*** Text for analysis ***
# Northern Virginia



## Heartbreak7

Just started this thread to see how many froggers we have in the area, i'm over in Burke myself (fairfax county).


----------



## rcteem

There is quite a few...here is there group they have up there...i attached the link for you

http://www.dendroboard.com/forum/groups/virginia-southern-md-frog-group.html


----------



## arkay

Hey! I'm in Chantilly


----------



## geckomann

Im in Arlington! but i dont have any frogs yet


----------



## fredsfrogs

in the hoodbridge,, got some nice frogs still lookin to expand


----------



## tclipse

centreville


----------



## Blocker Institute

We are in Woodbridge!!


Sent from my iPhone using Tapatalk


----------



## JoshH

Representing Fredericksburg!


----------



## tclipse

http://www.dendroboard.com/forum/northeast/3009-mid-atlantic-dendro-society-201.html


----------



## roxrgneiss

Leesburg here. About as far north in VA as you can go...

Mike


----------



## Malaki33

Richmond here...2 hours from NOVA!


----------



## Jarhead_2016

hehe rox im only about half an hour from you
-scotty


----------



## Armson

I am in haymarket

because I wanted to spend the most amount of time sitting on 66 during rush our. 


-Byron


----------



## rop21

C-ville here


----------



## gjr210

Mechanicsville, VA


----------



## angry gary

front royal, va here...because i wanted to spend even more time on 66!!


----------



## MountaineerLegion

JoshH said:


> Representing Fredericksburg!


I guess I'm the substitute representative from Fredericksburg. Two dart keepers in Fburg....that makes us a metropolis doesn't it?


----------



## tim13

im in Fredericksburg. no frogs yet but looking!


----------



## nurse3766

im in chesapeake


----------



## tim13

any of you know it the reptile expo tomorrow in manassas is a good place to pick up feeders? like bean beetles, lesser waxworms, etc?


----------



## Erikb3113

I'm in manassas


----------



## Erikb3113

did you end up going to the manaasas show tim? last time i went (2 or 3 years ago) there was not alot of dart related stuff. curious if that has changed


----------



## Heartbreak7

I went to the manassas show, total waste of time. There hasn't been a dart vendor there since alphaprobreeders did the show over a year ago.


----------



## tim13

I got their early and bought 3 auratus froglets. They had 2 more and a bunch of leucs when I left.


----------



## Heartbreak7

Was one of the reptile vendors selling darts? I know one of them has azureus regularly, but that's all I usually see. (I go to this show somewhat regularly, I don't know why, lol)


----------



## tim13

Yea one of the vendors. Supposedly he them them from dartsami here on the boards.


----------



## Greatwtehunter

Well, after reading this thread it seems I am in the wrong part of VA....
*** End of Text for analysis ***
*** Recorded information ***
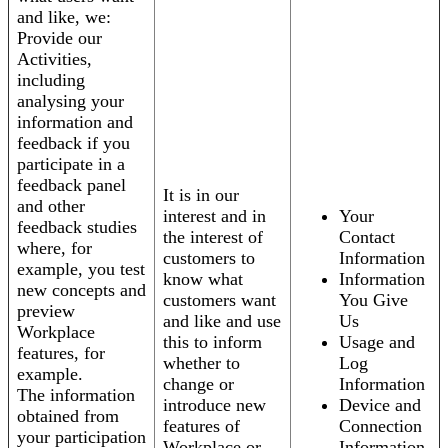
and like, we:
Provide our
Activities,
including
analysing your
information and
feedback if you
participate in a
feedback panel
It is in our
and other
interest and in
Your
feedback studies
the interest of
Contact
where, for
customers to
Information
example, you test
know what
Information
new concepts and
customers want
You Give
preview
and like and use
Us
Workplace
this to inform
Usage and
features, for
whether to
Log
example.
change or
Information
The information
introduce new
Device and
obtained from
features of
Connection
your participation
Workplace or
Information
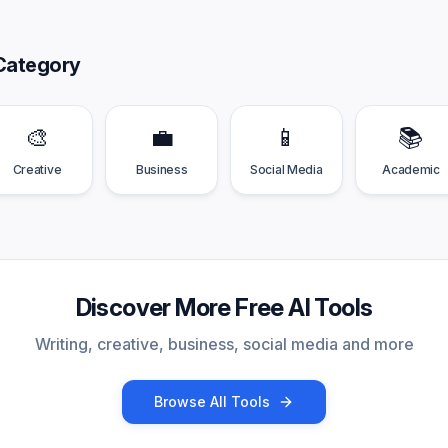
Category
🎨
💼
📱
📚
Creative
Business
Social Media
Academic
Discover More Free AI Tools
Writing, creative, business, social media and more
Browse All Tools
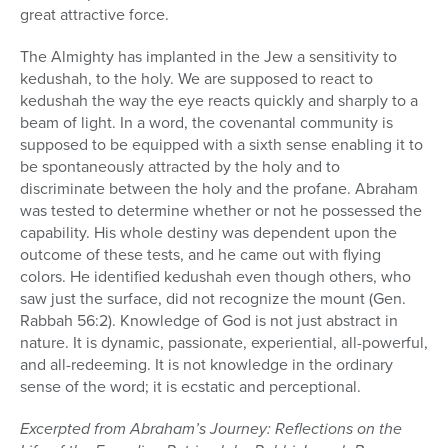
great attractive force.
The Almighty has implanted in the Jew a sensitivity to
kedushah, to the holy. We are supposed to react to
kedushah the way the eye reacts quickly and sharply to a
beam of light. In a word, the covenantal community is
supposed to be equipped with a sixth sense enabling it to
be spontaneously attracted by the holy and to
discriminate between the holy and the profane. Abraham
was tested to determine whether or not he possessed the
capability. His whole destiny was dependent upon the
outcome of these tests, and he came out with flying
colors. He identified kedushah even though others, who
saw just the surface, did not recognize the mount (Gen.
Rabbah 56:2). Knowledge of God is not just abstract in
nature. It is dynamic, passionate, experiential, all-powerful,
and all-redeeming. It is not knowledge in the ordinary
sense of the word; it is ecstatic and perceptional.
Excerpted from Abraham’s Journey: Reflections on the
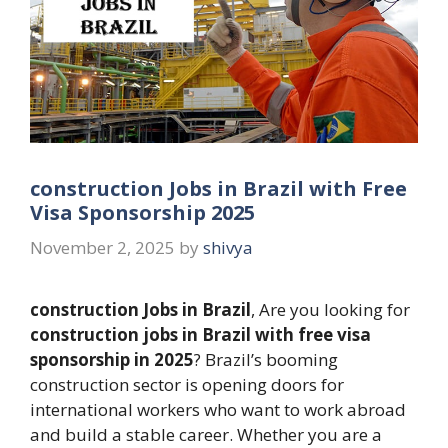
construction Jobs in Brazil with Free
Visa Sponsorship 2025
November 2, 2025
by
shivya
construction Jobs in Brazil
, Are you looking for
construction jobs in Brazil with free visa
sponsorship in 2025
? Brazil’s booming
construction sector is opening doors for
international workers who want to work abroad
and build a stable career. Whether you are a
*** End of Recorded information ***
What to do
1. Repeat the stretch of the Northern Virginia thread from "hehe rox im" through "during rush our.".
2. Answer these questions using the Northern Virginia thread:
(a) In which town does Heartbreak7 say they live?
(b) How many auratus froglets did tim13 buy at the show?
(c) How far from NOVA does Malaki33 say Richmond is?
3. Do these statements agree with the Northern Virginia thread? Answer yes or no for each, and quote the words that decide it.
(a) roxrgneiss lives in Leesburg.
(b) geckomann already keeps frogs.
(c) Heartbreak7 found the Manassas show worthwhile.

Expected responses
1.
hehe rox im only about half an hour from you
-scotty


----------



## Armson

I am in haymarket

because I wanted to spend the most amount of time sitting on 66 during rush our.

2.
(a) Burke, in Fairfax County.
(b) Three.
(c) Two hours.

3.
(a) Yes: "Leesburg here."
(b) No: "Im in Arlington! but i dont have any frogs yet"
(c) No: "I went to the manassas show, total waste of time."